I don’t expect Phillips to break camp with the team, but he’s certainly an interesting developmental edge rush prospect for the practice squad.

Santos Ramirez, S, Arkansas

If the Jets weren’t stacked at safety, Santos Ramirez would have a legitimate chance to make the roster. Unfortunately for him, the Jets already have five safeties.

In 2017, Ramirez was one of only three safeties to have 60+ tackles, eight passes defended, and one interception.

His biggest issue is his lack of athleticism. He ran a 4.62 40-yard dash at his pro day and his agility drills were subpar. At the University of Arkansas, Ramirez showed that he has ball skills and is a heavy hitter, forcing five fumbles in the last three years.

Had Ramirez come out after his impressive 2017 season, he might have been a day-three pick. Instead, he returned for school his senior year and had an awful year.

Ramirez is a bet on a potential rebound, and if it pays off, then the Jets would be able to replace Rontez Miles in the near future.

Trevon Sanders, NT, Troy

Trevon Sanders is a big kid, measuring at 6-foot, 327 pounds. As is to be expected, Sanders doesn’t have much athleticism at his size. He ran a 5.21 40-yard dash at his pro day. None of his other drills were any better.

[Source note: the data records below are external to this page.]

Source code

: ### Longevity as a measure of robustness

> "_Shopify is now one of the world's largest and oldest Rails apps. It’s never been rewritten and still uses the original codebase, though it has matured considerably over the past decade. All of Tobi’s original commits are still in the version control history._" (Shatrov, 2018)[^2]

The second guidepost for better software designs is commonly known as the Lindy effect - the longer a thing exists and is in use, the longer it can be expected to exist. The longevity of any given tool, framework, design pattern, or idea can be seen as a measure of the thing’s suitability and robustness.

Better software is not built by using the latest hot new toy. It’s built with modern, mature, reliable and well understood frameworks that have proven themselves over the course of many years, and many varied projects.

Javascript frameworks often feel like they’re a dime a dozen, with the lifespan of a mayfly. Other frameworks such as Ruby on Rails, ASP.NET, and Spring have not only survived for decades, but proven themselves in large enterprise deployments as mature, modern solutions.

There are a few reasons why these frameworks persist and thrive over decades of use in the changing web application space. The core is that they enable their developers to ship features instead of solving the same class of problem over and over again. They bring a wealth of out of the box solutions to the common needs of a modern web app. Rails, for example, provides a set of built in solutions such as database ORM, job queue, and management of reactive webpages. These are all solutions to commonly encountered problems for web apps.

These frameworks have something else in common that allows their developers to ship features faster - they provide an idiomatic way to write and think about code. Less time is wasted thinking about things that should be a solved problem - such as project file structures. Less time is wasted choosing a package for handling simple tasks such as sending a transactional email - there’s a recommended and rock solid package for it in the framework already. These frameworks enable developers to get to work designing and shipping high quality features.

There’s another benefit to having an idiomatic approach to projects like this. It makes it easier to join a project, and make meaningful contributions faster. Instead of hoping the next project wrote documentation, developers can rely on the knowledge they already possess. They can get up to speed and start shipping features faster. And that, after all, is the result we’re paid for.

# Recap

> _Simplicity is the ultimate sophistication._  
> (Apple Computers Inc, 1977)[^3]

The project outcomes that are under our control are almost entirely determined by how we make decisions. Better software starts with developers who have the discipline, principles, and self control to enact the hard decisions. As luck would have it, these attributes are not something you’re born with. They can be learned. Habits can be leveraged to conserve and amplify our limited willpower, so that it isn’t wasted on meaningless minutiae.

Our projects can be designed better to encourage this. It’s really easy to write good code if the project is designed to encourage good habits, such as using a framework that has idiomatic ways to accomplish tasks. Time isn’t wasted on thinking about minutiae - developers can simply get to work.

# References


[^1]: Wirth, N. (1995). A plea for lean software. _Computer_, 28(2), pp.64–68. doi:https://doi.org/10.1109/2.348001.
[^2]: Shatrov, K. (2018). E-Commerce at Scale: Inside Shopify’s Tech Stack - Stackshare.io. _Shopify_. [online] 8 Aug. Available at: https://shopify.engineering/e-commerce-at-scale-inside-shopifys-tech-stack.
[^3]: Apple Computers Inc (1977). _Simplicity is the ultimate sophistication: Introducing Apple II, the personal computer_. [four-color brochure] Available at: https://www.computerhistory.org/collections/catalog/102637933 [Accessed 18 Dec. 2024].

He also struggled to stay on the field, playing in 40 games in four years at Troy University. When he was on the field, he plugged up the middle of the defense well enough.

This past season, Sanders was named first-team All-Sun Belt. Sanders had 30 tackles, 7.5 for loss, and two sacks. If the Jets are looking for a guy to stuff up the middle against the run and do little elsewhere, then Sanders is as good a bet as any to be that guy. If he can stay healthy, then he has a shot at making the practice squad.

Jeff Smith, WR, Boston College

Jeff Smith is the definition of a gadget player. He had 1,078 receiving yards and 902 rushing yards in his career at Boston College. He excels with the ball in his hand and is just one move away from a big play.

Smith is blazing fast, running a 4.34 40-yard dash at the combine. The issue is that he’s raw in just about every way, which isn’t a surprise. Smith was a quarterback his freshman year at BC and moved over to wide receiver his sophomore year. This is the type of player who benefits the most from the practice squad.

That being said, Smith has a real chance to make the roster because the only other player on the team with that kind of speed is Robby Anderson, and Smith does things that Robby can’t. For instance, he can run a jet sweep and take screens for big gains. It would make sense for the Jets to carry Smith as a sixth receiver to take wildcat snaps and just be an overall nuisance for other teams, even if he only touches the ball once a game.

Myquon Stout, NT, Appalachian State

Myquon Stout is an undersized nose tackle at 6-foot-1, 280 pounds. That doesn’t mean he can’t play the position, however. The Jets happen to have a nose tackle that plays at that size in Steve McClendon.

Like McClendon, Stout is known for his leadership ability, as he was named a team captain in his final two seasons at Appalachian state. Stout was named first-team All-Sun Belt this past season after captaining App State to becoming the fourth-best scoring defense in the nation. All of that is great, but as a player, there’s a lot left to be desired.

He isn’t very athletic despite his size, and his on-field production is lacking. Last season, he only tallied 21 tackles, 1.5 TFL and didn’t record one sack. Good leaders are always great to have in camp, but Stout doesn’t seem like the kind of guy who’s going to stay around long.